**Instruction**:
Repeat the entries that follow verbatim, without any of their pictures.

**Entries supplied**:
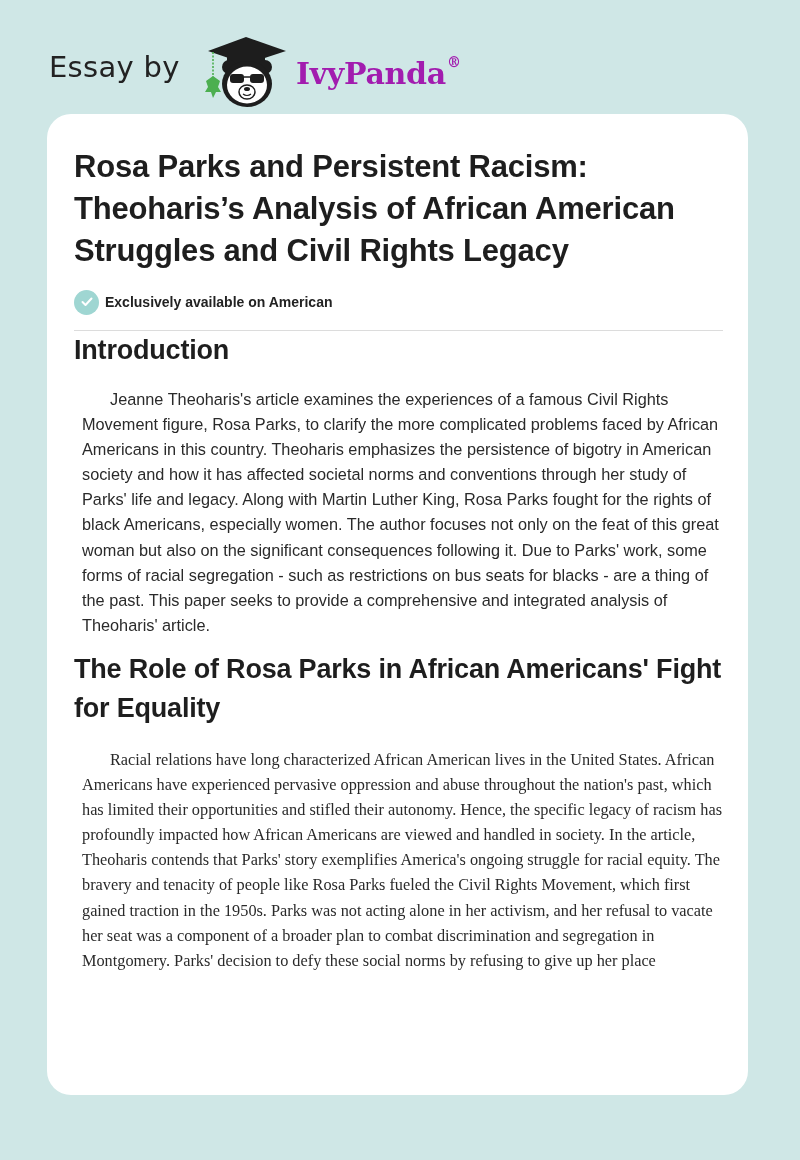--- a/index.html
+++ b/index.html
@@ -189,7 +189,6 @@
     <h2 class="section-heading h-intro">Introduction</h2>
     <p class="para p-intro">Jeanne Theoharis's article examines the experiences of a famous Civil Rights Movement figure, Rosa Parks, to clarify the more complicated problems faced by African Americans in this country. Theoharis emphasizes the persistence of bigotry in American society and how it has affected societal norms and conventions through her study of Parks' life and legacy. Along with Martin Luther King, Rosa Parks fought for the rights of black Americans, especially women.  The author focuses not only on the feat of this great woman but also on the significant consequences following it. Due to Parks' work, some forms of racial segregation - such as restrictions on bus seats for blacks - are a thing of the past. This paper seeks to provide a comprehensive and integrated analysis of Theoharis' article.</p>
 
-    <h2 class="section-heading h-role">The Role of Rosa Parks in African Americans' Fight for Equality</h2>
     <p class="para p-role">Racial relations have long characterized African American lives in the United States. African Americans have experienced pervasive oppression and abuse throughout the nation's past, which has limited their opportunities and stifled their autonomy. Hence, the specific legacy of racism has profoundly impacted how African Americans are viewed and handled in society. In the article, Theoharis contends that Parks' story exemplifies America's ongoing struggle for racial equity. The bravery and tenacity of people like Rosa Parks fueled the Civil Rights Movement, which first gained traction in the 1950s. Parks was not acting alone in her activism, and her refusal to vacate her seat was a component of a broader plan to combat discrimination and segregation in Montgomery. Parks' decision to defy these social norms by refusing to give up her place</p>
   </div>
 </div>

**Exercise output**:
--- a/index.html
+++ b/index.html
@@ -189,7 +189,6 @@
     <h2 class="section-heading h-intro">Introduction</h2>
     <p class="para p-intro">Jeanne Theoharis's article examines the experiences of a famous Civil Rights Movement figure, Rosa Parks, to clarify the more complicated problems faced by African Americans in this country. Theoharis emphasizes the persistence of bigotry in American society and how it has affected societal norms and conventions through her study of Parks' life and legacy. Along with Martin Luther King, Rosa Parks fought for the rights of black Americans, especially women.  The author focuses not only on the feat of this great woman but also on the significant consequences following it. Due to Parks' work, some forms of racial segregation - such as restrictions on bus seats for blacks - are a thing of the past. This paper seeks to provide a comprehensive and integrated analysis of Theoharis' article.</p>
 
-    <h2 class="section-heading h-role">The Role of Rosa Parks in African Americans' Fight for Equality</h2>
     <p class="para p-role">Racial relations have long characterized African American lives in the United States. African Americans have experienced pervasive oppression and abuse throughout the nation's past, which has limited their opportunities and stifled their autonomy. Hence, the specific legacy of racism has profoundly impacted how African Americans are viewed and handled in society. In the article, Theoharis contends that Parks' story exemplifies America's ongoing struggle for racial equity. The bravery and tenacity of people like Rosa Parks fueled the Civil Rights Movement, which first gained traction in the 1950s. Parks was not acting alone in her activism, and her refusal to vacate her seat was a component of a broader plan to combat discrimination and segregation in Montgomery. Parks' decision to defy these social norms by refusing to give up her place</p>
   </div>
 </div>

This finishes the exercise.